Spring is a natural time for fresh starts, making it a great time to take stock of your health and the benefits that support it. Whether you’re still settling into a new plan year or just looking for ways to get more value from your coverage, this article provides five tips to help you make the most of your benefits.
1. Check Your Deductible and Out-of-Pocket Maximum
Your deductible and out-of-pocket maximum are foundational components of your health plan, as they help determine what you need to pay. Your deductible is the amount you pay out of pocket before your insurance starts sharing the cost of covered services. For example, if your deductible is $1,000 and you receive a covered service that costs $1,500, you pay the first $1,000, and then your plan covers the remaining $500.
Your out-of-pocket maximum is the most you have to pay in a plan year. Once you hit that limit, your insurance covers 100% of your covered, in-network costs for the remainder of the year.
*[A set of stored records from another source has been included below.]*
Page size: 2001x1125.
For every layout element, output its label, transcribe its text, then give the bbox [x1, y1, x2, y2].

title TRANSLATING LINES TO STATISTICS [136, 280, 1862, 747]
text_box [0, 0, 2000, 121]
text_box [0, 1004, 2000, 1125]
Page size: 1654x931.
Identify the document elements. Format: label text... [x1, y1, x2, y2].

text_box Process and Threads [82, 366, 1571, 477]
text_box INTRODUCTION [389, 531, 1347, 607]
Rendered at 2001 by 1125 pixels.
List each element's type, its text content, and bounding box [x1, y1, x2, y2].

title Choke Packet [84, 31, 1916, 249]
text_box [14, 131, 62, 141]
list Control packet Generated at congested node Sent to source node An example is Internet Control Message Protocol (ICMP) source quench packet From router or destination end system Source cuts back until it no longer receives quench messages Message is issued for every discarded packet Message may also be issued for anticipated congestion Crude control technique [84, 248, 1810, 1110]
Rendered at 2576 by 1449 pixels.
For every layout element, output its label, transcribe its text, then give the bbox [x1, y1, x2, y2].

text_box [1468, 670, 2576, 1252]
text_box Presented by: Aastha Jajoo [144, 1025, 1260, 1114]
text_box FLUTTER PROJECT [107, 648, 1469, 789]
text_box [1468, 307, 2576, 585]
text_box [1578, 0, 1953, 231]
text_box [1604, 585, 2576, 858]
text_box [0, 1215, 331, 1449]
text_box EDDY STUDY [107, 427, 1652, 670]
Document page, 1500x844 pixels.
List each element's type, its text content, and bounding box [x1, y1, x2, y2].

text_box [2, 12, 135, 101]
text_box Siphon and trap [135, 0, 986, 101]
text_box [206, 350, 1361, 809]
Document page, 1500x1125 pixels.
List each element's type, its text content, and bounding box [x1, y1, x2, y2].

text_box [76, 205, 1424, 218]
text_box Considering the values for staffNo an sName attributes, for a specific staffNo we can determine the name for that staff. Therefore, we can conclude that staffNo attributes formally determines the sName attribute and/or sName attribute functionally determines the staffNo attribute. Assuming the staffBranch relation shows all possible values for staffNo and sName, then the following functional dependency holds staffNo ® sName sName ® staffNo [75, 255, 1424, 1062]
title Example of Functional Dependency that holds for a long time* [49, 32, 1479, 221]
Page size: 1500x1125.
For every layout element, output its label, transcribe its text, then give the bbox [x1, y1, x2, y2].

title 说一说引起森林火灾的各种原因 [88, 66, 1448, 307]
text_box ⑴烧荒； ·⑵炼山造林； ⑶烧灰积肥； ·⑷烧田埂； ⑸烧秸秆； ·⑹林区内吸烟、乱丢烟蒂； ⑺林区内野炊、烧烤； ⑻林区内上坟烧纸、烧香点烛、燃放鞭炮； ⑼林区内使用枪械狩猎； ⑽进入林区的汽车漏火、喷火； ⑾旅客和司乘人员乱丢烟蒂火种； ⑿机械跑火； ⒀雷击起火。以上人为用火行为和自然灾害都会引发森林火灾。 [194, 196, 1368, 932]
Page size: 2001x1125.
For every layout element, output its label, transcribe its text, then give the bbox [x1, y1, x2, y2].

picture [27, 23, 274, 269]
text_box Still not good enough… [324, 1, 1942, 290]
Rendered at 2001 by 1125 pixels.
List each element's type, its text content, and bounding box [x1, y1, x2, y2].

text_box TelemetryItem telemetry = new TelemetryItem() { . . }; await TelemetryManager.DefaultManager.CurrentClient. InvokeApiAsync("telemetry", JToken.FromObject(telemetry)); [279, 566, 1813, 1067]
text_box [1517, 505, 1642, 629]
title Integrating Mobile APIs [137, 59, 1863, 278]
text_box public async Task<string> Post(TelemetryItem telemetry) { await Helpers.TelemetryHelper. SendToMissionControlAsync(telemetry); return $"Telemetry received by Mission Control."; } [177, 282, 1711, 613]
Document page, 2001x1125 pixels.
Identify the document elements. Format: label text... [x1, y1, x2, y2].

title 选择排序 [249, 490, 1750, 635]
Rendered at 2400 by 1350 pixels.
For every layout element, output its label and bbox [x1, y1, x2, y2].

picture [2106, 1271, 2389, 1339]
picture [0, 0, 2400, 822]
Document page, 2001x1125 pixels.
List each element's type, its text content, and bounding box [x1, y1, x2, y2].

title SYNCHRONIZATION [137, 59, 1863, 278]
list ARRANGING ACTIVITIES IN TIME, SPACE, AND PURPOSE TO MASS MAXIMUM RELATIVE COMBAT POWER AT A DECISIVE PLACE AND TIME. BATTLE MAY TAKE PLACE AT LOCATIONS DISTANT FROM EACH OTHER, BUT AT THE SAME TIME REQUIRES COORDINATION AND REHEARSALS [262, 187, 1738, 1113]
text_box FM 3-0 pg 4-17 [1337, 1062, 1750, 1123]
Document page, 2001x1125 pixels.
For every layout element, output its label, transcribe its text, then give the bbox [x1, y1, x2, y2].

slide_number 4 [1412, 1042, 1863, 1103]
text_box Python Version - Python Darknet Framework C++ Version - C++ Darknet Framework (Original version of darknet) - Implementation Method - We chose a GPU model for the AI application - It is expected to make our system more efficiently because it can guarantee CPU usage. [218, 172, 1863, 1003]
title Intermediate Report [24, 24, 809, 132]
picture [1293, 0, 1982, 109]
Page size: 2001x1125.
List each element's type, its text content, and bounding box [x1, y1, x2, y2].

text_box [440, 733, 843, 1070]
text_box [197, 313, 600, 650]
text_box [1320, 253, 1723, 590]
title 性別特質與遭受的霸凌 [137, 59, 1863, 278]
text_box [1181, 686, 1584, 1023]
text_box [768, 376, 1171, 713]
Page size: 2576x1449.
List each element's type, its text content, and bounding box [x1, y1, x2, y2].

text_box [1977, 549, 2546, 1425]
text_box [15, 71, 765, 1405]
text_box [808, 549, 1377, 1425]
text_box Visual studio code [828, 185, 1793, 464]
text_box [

It resets at the start of each new plan year.
Knowing where you stand on both of these figures can help you plan upcoming care more strategically. Your Explanation of Benefits is one of the easiest places to check your progress, as each one shows your running year-to-date totals for your deductible and out-of-pocket maximum through that claim. You can also log in to your insurance carrier’s member portal or app for a real-time view of where you stand, or call the member services number on the back of your insurance card for an up-to-date balance. If you’re close to meeting your deductible, it may make sense to schedule any care you’ve been putting off.
2. Schedule Preventive Care
Preventive care, such as annual physical exams, is a crucial aspect of health maintenance. Visiting your doctor at least once a year can help you understand your overall health, catch health concerns early and maintain a strong relationship with your healthcare provider.
If you haven’t had your annual physical yet, now is a great time. Under most major insurance plans, annual physicals are covered as preventive care at no cost to you, as long as your provider is in network. Keep in mind that to stay free of charge, you should schedule your visit as an annual physical; treatment for ongoing or new symptoms may be considered diagnostic, which means you may receive a bill.
Scheduling your preventive care in the spring ensures you maximize coverage for an annual physical and gives you the rest of the year to meet your deductible with any follow-up care.
3. Review Your Dental and Vision Benefits
Vision and dental insurance are common yet essential benefits that help maintain your eye and oral health. Most dental plans cover two cleanings per year; vision plans typically include an annual eye exam as well as an allowance for glasses or contact lenses. Both types of coverage may also cover more extensive procedures, such as eye surgery or root canals, at a reduced rate.
These benefits usually don’t roll over, so if you skip a dental cleaning or your annual eye exam, they are no longer covered at the end of the plan year. Scheduling your vision and dental appointments now will help you get the full value of these benefits before the plan year ends.
4. Check in on Your HSA or FSA
It’s important to log into your health savings account (HSA) or flexible spending account (FSA) regularly to check your balance. Doing so in spring can help you plan how to use your money for medical needs that may arise in the rest of the year.
If you have an HSA with a high deductible health plan, your money rolls over from year to year. When your balance reaches a certain amount, you may be able to invest it tax-free. The triple tax advantages of HSAs — contributions are tax-deductible, earnings grow tax-free and qualified medical expenses are tax-free — make them valuable tools for saving. On the other hand, FSA funds generally don’t roll over, though many employers allow a grace period or up to $680 (for 2026) in carryover to the next plan year.
Knowing your balance and your plan’s rules now gives you time to spend your money wisely on eligible expenses, such as prescriptions and copays.
5. Ask Questions Early
Understanding how your benefits work is essential for both your health and finances. Open enrollment is a great time to learn about your benefits, but it can be overwhelming to receive so much information in such a short period. If you have any questions about your benefits or how they work, your organization’s HR team or benefits administrator is available to assist you year-round, not just during open enrollment.
Taking the time to ask questions now builds your confidence in navigating the healthcare system. The more informed you are, the more equipped you’ll be to make smart decisions for your health and budget for the remainder of the year.
Summary
Before summer, take the time to review your benefits so you can get the most value from your coverage. Taking proactive steps this spring can help you get the most out of your coverage all year long.
If you have questions about your benefits, contact your HR team or benefits administrator.